[Material provided]:
BEGIN

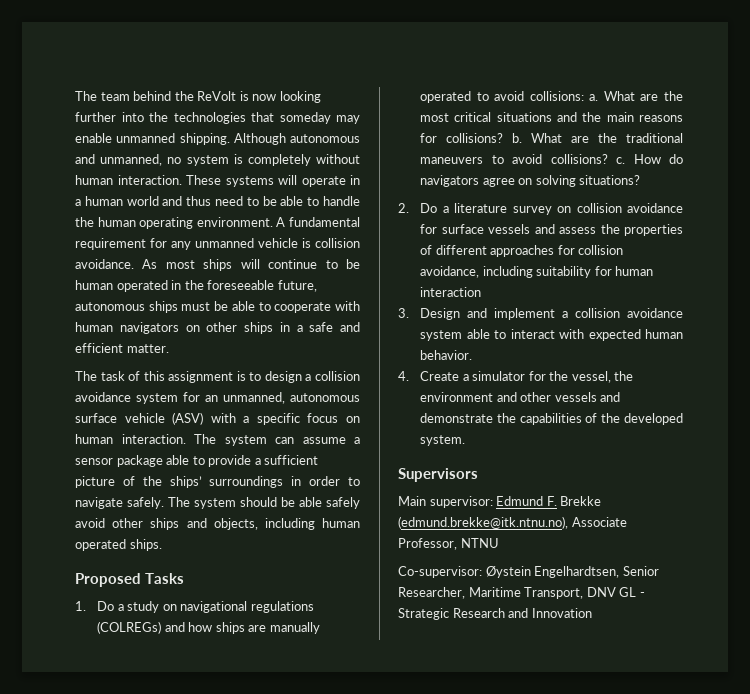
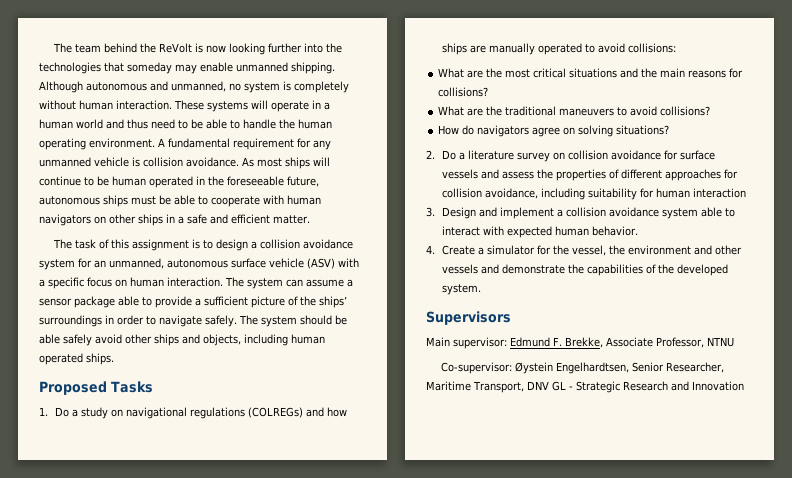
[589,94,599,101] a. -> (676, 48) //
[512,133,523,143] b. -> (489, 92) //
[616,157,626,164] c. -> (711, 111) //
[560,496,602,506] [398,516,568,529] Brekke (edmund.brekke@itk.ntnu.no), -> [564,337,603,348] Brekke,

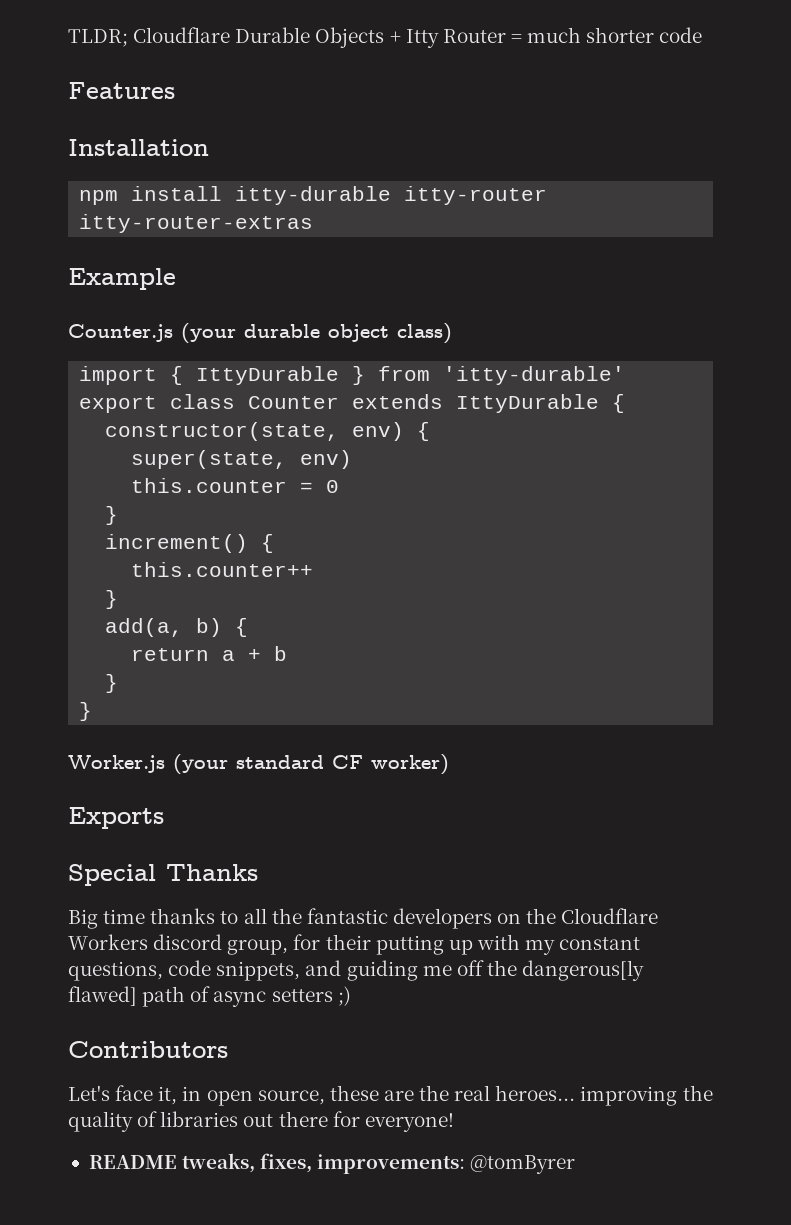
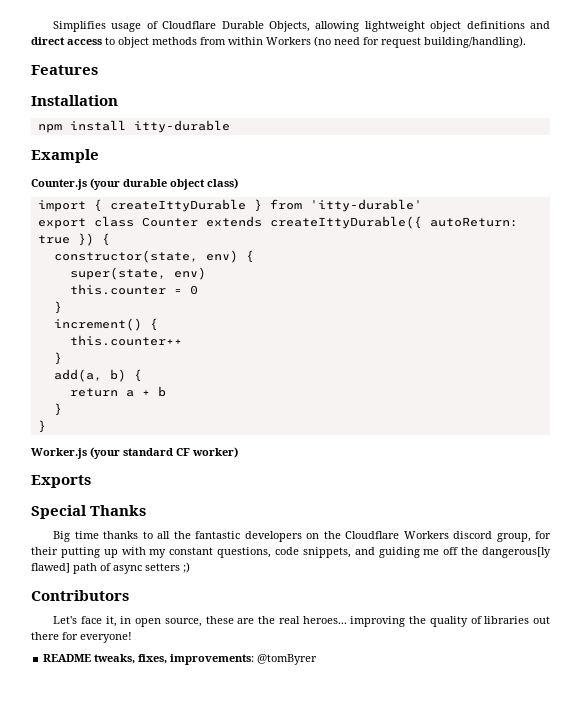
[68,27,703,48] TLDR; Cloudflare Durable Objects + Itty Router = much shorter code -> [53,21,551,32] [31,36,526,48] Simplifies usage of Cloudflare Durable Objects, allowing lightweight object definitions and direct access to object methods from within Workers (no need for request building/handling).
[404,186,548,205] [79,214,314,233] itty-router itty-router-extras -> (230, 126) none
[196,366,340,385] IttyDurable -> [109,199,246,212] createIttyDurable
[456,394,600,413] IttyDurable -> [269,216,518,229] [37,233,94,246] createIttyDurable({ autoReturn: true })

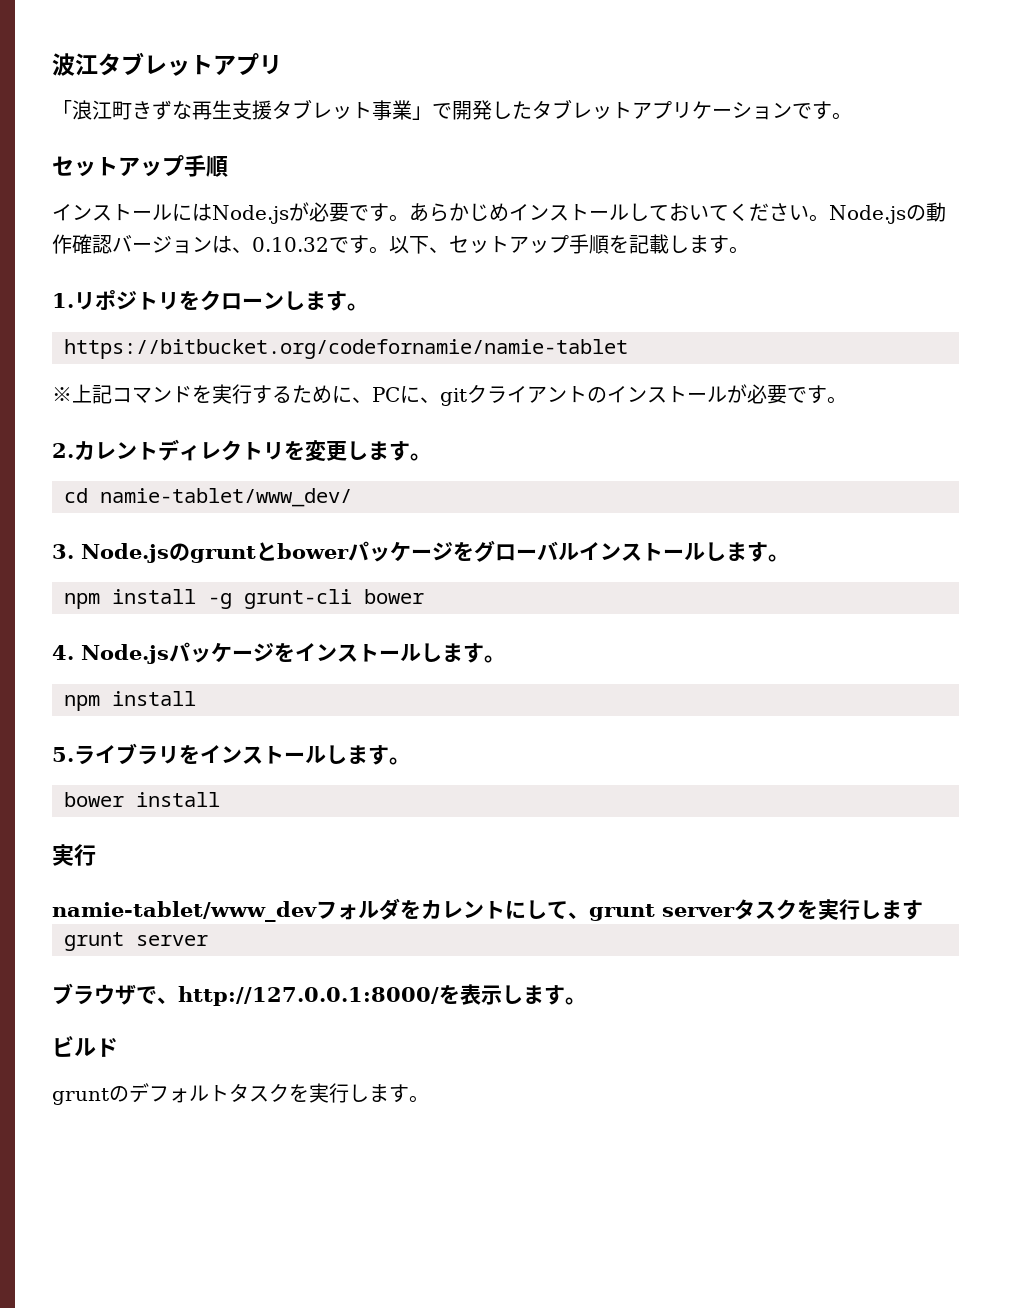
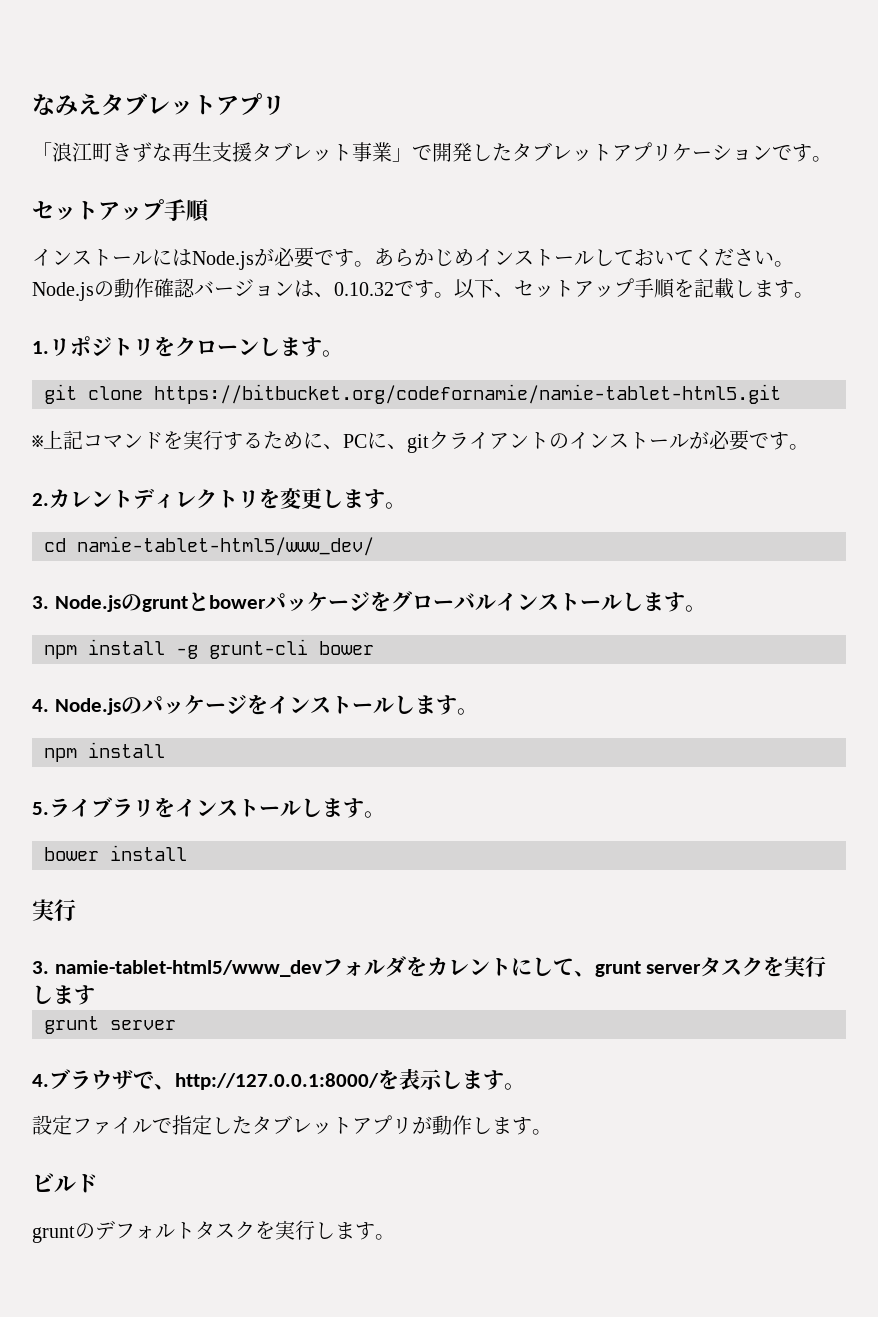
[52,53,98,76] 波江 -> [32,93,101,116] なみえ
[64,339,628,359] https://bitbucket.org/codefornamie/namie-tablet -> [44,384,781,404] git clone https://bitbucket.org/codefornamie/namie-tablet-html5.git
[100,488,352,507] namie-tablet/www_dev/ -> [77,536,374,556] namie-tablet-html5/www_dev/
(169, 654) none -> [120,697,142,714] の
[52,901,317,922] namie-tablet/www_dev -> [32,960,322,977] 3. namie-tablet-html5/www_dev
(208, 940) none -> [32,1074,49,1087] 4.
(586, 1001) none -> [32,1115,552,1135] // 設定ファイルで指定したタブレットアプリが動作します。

END

[Exercise aim]: Return exactly what appears from the opening line of the material through the line with "[196,366,340,385] IttyDurable ->", apart from the pictures.

[Exercise solution]:
[589,94,599,101] a. -> (676, 48) //
[512,133,523,143] b. -> (489, 92) //
[616,157,626,164] c. -> (711, 111) //
[560,496,602,506] [398,516,568,529] Brekke (edmund.brekke@itk.ntnu.no), -> [564,337,603,348] Brekke,

[68,27,703,48] TLDR; Cloudflare Durable Objects + Itty Router = much shorter code -> [53,21,551,32] [31,36,526,48] Simplifies usage of Cloudflare Durable Objects, allowing lightweight object definitions and direct access to object methods from within Workers (no need for request building/handling).
[404,186,548,205] [79,214,314,233] itty-router itty-router-extras -> (230, 126) none
[196,366,340,385] IttyDurable -> [109,199,246,212] createIttyDurable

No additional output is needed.